[Excerpt provided — start]
7. A millimeter wave system having a plurality of millimeter wave modules, each of which comprising:
a microstrip line including
a substrate;
a microstrip conductor formed on one surface side of the substrate, and
a ground plate formed on the other surface side of the substrate;
a conductive portion formed on the one surface side of the substrate and adapted for receiving a probe including
a strip conductor portion extending from said microstrip conductor and having a width narrower than that of the microstrip conductor, and
a tapered conductor portion connecting the microstrip conductor and the strip conductor portion; and
a pair of conductive pads, each of which is disposed on each side of the strip conductor portion, are connected to the ground potential of said ground plate through a via hole, and are facing only a portion of the strip conductor portion,
wherein at a connection between the tapered conductor portion and the strip conductor portion, an imaginary straight line that intersects the connection and is perpendicular to the strip conductor portion extends beyond the conductive pads without intersecting with the conductive pads,
wherein the strip conductor portion and the conductive pads are adapted for receiving probes, and
wherein the strip conductor portions of the plurality of millimeter wave modules are connected to each other by a conductive ribbon.
2. The millimeter wave module according to claim 1, wherein said conductive pads are formed as polygons.
3. The millimeter wave module according to claim 2, wherein where the wavelength propagated on said microstrip conductor is λg, a side of each of the polygon conductive pads, which is parallel to the strip conductor is λg/20 or less, and the side is spaced apart from the strip conductor portion is λg/16 or greater.
4. The millimeter wave module according to claim 2, wherein said polygonal conductive pads are disposed such that the angle portions of these polygons face said strip conductor portion.
5. The millimeter wave module according to claim 1, wherein said conductive pads are circular.
6. The millimeter wave module according to claim 1, wherein said strip conductor is adapted for receiving a center conductor of a probe contact and said conductive pads are adapted to receive a ground conductor of a probe contact for measuring a characteristic of the millimeter wave module.
8. The millimeter wave system according to claim 7, wherein said conductive pads are formed as polygons.
9. The millimeter wave module according to claim 8, wherein said polygon conductive pads are disposed such that the vertexes of these polygons face said microstrip conductor.
10. The millimeter wave system according to claim 8, wherein where the wavelength propagated on said microstrip conductor is λg, a side of each of the polygon conductive pads, which is parallel to the strip conductor is λg/20 or less, and the side is spaced apart from the strip conductor portion is λg/16 or greater.
11. The millimeter wave system according to claim 7, wherein said conductive pads are circular.
12. The millimeter wave module according to claim 7, wherein said strip conductor is adapted for receiving a center conductor of a probe contact and said conductive pads are adapted to receive a ground conductor of a probe contact for measuring a characteristic of the millimeter wave module.

This application is a continuation of international application number PCT/P00/01356, filed Mar. 6, 2000.

The present invention relates to a millimeter wave module having a probe pad structure, and a millimeter wave system using a plurality of millimeter wave modules.
[Excerpt provided — finish]
[Provided data — start]
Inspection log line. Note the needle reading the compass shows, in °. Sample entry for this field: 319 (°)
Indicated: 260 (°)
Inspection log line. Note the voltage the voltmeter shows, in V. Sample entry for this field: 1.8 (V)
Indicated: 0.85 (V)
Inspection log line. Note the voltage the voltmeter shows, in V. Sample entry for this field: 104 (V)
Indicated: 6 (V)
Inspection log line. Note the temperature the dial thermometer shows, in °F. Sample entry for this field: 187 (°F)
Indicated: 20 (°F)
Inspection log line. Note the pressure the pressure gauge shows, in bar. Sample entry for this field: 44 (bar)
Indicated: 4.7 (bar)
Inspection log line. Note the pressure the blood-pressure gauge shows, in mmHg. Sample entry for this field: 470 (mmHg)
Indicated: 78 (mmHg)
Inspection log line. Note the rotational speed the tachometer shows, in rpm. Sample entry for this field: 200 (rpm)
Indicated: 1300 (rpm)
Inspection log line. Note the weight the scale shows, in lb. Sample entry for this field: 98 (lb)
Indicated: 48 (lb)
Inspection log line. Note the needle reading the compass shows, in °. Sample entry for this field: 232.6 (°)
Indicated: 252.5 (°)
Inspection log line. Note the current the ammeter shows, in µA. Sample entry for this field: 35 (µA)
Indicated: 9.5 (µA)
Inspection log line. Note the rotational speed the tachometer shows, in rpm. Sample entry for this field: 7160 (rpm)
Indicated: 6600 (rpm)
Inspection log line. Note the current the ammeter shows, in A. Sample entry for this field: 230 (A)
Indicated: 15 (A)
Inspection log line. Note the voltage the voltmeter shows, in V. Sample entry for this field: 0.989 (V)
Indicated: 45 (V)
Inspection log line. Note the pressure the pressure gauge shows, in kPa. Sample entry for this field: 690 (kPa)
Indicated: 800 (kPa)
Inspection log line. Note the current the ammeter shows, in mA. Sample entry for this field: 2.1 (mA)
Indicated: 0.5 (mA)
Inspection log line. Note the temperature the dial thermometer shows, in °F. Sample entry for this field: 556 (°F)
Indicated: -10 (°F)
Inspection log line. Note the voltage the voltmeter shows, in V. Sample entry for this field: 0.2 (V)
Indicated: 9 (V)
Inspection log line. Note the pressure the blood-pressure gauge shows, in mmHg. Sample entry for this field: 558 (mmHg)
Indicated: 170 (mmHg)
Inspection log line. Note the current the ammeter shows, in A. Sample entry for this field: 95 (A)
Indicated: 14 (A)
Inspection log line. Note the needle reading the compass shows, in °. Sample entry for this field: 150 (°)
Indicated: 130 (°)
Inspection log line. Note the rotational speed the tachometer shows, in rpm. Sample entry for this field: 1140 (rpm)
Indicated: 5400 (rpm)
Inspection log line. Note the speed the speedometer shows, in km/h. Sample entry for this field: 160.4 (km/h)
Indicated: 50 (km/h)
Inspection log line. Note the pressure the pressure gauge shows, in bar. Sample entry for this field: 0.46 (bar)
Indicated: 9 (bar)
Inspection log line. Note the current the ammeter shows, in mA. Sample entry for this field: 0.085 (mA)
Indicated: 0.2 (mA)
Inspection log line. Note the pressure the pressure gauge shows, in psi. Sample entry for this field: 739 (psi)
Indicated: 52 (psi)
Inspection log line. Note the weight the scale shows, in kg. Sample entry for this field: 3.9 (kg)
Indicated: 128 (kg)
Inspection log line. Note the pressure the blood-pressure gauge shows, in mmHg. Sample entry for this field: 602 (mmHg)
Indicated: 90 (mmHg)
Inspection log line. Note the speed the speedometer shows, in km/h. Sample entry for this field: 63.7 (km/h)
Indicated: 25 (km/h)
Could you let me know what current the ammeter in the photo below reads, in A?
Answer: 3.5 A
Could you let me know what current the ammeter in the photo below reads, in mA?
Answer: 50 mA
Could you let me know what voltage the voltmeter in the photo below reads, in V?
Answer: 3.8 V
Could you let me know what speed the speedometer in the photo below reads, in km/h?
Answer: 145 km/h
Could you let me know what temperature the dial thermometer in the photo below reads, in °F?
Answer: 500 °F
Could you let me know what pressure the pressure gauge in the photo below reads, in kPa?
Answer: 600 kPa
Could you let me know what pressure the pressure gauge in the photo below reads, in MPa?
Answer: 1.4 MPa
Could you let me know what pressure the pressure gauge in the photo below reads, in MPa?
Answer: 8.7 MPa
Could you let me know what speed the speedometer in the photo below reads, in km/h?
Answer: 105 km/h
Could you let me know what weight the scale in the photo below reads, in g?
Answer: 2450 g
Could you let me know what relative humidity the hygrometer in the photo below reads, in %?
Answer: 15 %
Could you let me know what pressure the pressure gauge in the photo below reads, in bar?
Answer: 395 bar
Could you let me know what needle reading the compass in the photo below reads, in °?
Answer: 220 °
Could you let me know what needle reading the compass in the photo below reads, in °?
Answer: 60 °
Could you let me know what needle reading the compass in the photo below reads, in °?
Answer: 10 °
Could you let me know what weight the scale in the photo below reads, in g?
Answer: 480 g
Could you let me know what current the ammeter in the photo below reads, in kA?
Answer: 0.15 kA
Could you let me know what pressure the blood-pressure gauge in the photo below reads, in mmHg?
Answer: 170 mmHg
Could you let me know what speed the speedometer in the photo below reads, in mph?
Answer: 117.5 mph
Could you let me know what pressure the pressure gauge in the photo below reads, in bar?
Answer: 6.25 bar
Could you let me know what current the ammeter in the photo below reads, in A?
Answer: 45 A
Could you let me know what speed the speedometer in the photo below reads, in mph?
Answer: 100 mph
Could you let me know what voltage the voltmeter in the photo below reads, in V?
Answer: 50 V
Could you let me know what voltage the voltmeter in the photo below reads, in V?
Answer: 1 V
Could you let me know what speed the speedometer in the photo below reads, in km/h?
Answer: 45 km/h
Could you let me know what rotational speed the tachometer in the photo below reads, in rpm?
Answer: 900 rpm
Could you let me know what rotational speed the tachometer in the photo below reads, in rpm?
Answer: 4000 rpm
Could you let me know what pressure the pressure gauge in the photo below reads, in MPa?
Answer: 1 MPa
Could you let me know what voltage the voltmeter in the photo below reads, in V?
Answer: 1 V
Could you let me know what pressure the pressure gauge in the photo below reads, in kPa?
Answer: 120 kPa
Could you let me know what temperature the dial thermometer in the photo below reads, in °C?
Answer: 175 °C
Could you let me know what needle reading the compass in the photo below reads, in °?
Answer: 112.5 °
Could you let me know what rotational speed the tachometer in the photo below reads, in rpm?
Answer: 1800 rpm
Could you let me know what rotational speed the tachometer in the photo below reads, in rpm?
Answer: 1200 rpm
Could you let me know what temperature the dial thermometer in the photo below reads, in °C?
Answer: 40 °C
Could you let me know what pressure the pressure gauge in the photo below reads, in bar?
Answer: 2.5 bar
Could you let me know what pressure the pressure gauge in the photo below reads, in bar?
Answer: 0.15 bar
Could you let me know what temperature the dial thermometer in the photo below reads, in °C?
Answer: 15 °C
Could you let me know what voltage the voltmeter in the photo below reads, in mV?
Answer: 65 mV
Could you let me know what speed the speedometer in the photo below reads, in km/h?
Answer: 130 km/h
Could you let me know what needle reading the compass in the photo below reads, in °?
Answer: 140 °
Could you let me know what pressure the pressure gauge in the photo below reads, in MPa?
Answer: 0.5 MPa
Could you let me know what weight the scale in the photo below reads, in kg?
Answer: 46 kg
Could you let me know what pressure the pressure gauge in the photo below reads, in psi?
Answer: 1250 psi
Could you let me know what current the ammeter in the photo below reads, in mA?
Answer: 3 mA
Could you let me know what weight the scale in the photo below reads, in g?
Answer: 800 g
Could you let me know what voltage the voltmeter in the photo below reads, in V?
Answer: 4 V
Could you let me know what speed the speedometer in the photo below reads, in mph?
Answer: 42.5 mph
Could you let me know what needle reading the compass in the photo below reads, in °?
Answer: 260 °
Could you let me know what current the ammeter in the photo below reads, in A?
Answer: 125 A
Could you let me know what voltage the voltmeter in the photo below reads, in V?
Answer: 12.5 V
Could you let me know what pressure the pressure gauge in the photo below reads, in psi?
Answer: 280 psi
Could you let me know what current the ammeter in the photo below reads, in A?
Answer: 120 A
[Provided data — finish]
* Task requirements
(a) Output the collection entries from the line with "reads, in kA?" to the line with "Answer: 900 rpm" as a Markdown table with the columns Row and Line. Number each row and leave out blank lines.
(b) Write the next part of the millimeter wave text, starting after its final sentence.
The collection entries have no connection to the millimeter wave text.

* Outputs by task
(a)
| Row | Line |
|---|---|
| 1 | Could you let me know what current the ammeter in the photo below reads, in kA? |
| 2 | Answer: 0.15 kA |
| 3 | Could you let me know what pressure the blood-pressure gauge in the photo below reads, in mmHg? |
| 4 | Answer: 170 mmHg |
| 5 | Could you let me know what speed the speedometer in the photo below reads, in mph? |
| 6 | Answer: 117.5 mph |
| 7 | Could you let me know what pressure the pressure gauge in the photo below reads, in bar? |
| 8 | Answer: 6.25 bar |
| 9 | Could you let me know what current the ammeter in the photo below reads, in A? |
| 10 | Answer: 45 A |
| 11 | Could you let me know what speed the speedometer in the photo below reads, in mph? |
| 12 | Answer: 100 mph |
| 13 | Could you let me know what voltage the voltmeter in the photo below reads, in V? |
| 14 | Answer: 50 V |
| 15 | Could you let me know what voltage the voltmeter in the photo below reads, in V? |
| 16 | Answer: 1 V |
| 17 | Could you let me know what speed the speedometer in the photo below reads, in km/h? |
| 18 | Answer: 45 km/h |
| 19 | Could you let me know what rotational speed the tachometer in the photo below reads, in rpm? |
| 20 | Answer: 900 rpm |

(b)
It is difficult for a finished millimeter wave system to store a device, circuit elements, antennae and so forth all on a single module. Therefore, millimeter wave systems have been constructed from a plurality of millimeter wave modules, and the millimeter wave systems have been finished by connecting the interfaces of the millimeter wave module packages with conductive ribbon.

Meanwhile, measurement of the millimeter wave module characteristic must be conducted. This measurement is conducted by making a probe contact the inlet/outlet terminal of the millimeter wave module.

As the probe, a Coplanar line probe by Cascade Microtech Inc., for example, is used. In order to conduct measurement with this Coplanar line probe, a structure comprising a signal probe pad which connects to a microstrip conductor formed on the millimeter wave module and a ground probe pad which is made to contact one surface side of the potential of a ground plate is necessary.

Then, in order to ensure that the probe contacts the potential of the ground plate on the rear surface of the millimeter wave module, it is necessary to form a ground probe pad, to which the probe contacts by drawing a ground conductor via a through hole to the front surface side.

FIG. 1 is a view to explain the form and measurement method of a conventional probe pad when this Coplanar line probe is used. In FIG. 1, a microstrip conductor 2 is formed on a millimeter wave module substrate 25. When measuring the characteristic of this module, a pad unit 21 which is prepared as a separate entity to the millimeter wave module substrate 25 is used.

This pad unit 21 comprises a strip conductor 24 which is electrically connected to the microstrip conductor 2 on the millimeter wave module substrate 25 by a conductive ribbon 20, and pads 23 which are connected to the rear-surface ground conductor via through holes 22 formed on both sides of the strip conductor 24.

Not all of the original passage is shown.